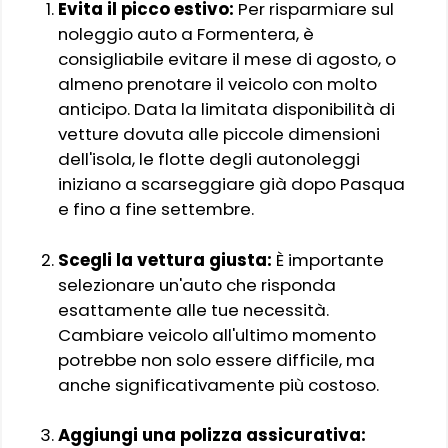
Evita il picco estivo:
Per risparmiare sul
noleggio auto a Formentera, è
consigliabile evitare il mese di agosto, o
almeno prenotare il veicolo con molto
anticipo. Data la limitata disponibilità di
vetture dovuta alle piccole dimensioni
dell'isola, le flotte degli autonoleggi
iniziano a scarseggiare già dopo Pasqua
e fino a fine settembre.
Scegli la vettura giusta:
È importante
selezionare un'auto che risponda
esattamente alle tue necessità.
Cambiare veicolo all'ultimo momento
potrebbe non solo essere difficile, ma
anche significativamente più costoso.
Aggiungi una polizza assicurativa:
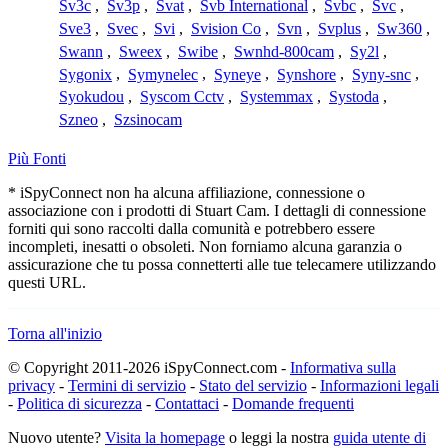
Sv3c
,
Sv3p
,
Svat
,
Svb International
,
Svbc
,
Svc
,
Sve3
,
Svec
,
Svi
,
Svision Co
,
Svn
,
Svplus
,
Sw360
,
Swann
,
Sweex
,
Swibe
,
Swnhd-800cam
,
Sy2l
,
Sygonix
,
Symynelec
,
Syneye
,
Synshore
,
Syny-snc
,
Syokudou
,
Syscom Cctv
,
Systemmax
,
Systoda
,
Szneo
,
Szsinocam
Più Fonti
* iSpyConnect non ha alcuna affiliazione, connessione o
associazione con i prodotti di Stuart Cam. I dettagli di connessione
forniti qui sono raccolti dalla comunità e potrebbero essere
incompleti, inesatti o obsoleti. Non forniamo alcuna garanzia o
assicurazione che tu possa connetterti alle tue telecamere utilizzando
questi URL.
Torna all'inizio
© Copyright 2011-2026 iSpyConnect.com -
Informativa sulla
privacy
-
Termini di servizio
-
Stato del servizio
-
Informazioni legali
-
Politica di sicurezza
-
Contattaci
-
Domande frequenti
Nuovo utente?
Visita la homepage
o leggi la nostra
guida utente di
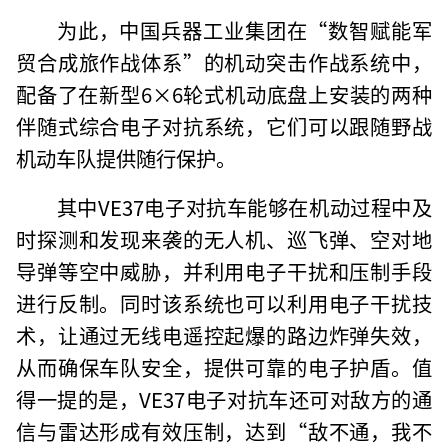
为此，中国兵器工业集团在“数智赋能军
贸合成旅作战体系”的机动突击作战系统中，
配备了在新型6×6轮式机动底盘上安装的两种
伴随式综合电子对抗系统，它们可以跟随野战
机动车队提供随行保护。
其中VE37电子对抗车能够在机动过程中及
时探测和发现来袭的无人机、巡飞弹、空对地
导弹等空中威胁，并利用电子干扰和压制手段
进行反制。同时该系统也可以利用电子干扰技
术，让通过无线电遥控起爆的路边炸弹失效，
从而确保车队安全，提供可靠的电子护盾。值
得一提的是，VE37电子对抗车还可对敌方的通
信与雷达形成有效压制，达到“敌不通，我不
□ □ □
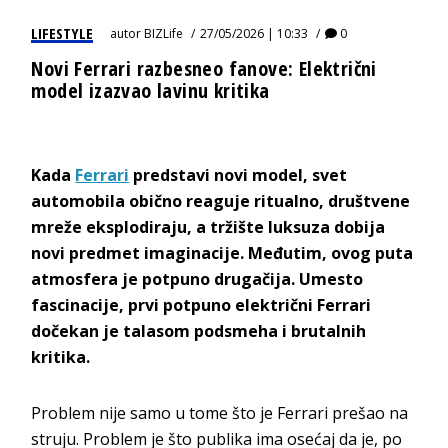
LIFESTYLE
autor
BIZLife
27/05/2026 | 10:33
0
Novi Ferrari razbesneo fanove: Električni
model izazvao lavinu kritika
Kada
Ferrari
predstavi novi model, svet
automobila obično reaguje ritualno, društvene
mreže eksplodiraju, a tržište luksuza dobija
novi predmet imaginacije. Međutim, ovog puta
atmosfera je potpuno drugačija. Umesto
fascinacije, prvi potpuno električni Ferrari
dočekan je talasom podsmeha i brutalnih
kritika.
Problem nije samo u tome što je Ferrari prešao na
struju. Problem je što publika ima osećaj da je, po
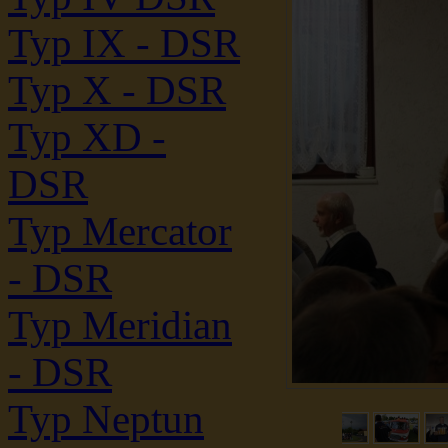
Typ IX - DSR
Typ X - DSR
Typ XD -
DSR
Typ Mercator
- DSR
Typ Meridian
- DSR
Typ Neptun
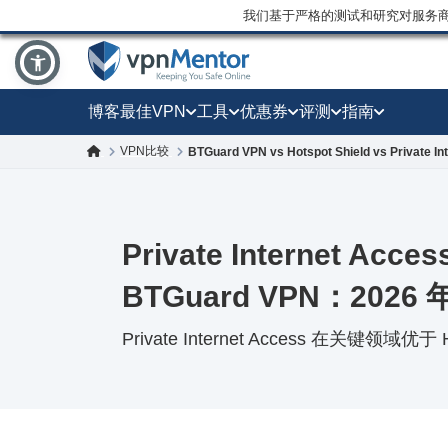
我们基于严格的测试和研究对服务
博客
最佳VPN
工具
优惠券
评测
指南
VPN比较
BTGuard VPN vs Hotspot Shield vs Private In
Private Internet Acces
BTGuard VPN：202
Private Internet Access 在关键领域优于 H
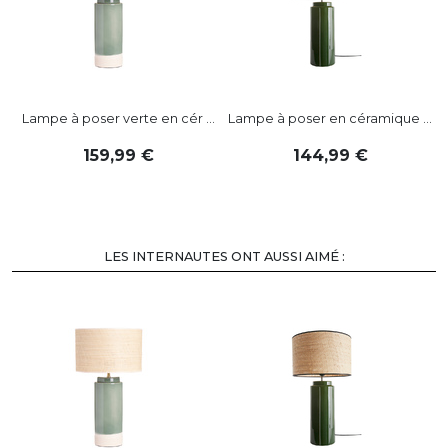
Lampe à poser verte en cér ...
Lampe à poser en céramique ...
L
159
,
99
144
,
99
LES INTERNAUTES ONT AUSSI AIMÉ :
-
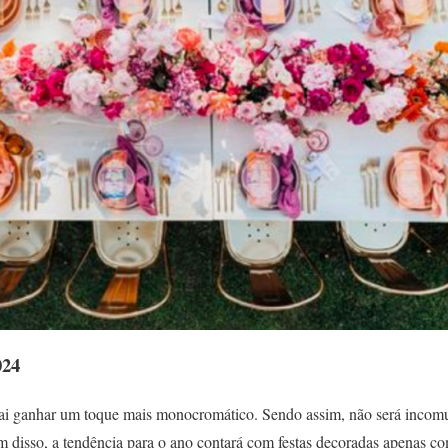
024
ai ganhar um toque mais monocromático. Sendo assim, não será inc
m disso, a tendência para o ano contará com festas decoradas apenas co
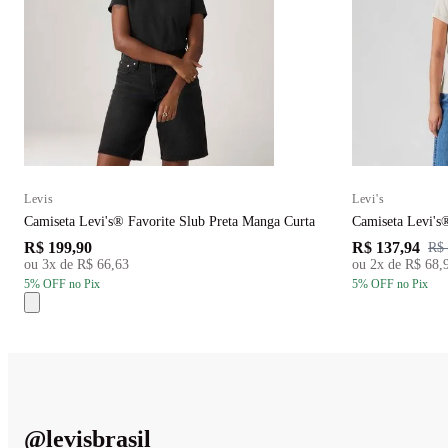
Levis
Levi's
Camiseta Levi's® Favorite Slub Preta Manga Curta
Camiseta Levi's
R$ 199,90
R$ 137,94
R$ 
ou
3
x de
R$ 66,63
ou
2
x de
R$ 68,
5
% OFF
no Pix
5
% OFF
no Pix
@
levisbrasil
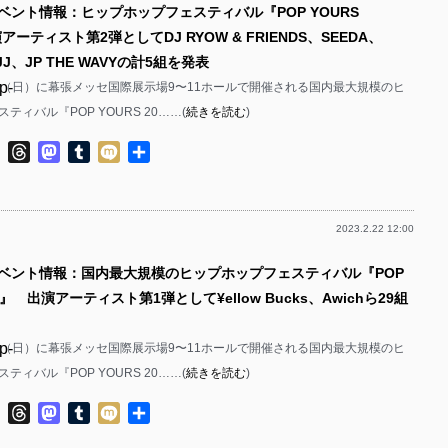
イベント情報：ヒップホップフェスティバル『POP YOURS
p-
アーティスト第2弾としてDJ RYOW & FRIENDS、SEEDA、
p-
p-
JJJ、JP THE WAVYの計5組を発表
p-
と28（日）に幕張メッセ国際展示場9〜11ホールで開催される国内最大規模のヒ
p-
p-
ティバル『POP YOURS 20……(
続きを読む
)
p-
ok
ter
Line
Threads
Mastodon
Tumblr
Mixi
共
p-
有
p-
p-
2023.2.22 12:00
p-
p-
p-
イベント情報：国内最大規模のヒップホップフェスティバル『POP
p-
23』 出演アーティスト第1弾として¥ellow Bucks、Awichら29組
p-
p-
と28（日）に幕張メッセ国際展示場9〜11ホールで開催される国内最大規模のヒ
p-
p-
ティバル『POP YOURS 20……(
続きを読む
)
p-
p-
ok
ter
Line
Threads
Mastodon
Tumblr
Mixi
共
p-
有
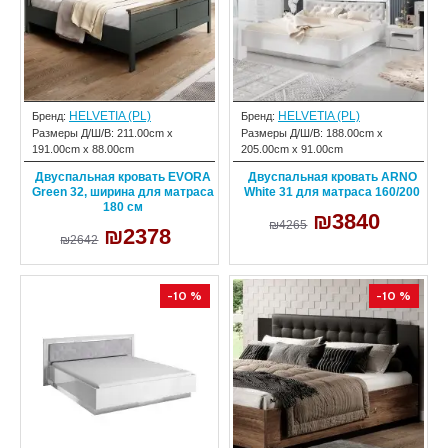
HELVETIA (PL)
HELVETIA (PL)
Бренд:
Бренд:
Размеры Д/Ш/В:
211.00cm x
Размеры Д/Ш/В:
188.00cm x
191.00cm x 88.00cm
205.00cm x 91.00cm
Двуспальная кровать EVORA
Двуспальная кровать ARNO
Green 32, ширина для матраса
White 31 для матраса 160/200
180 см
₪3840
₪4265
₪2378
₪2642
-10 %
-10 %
□ □ □
Count the lines in the items that contain the word "Двуспальная", with case counting. Give only the number.

2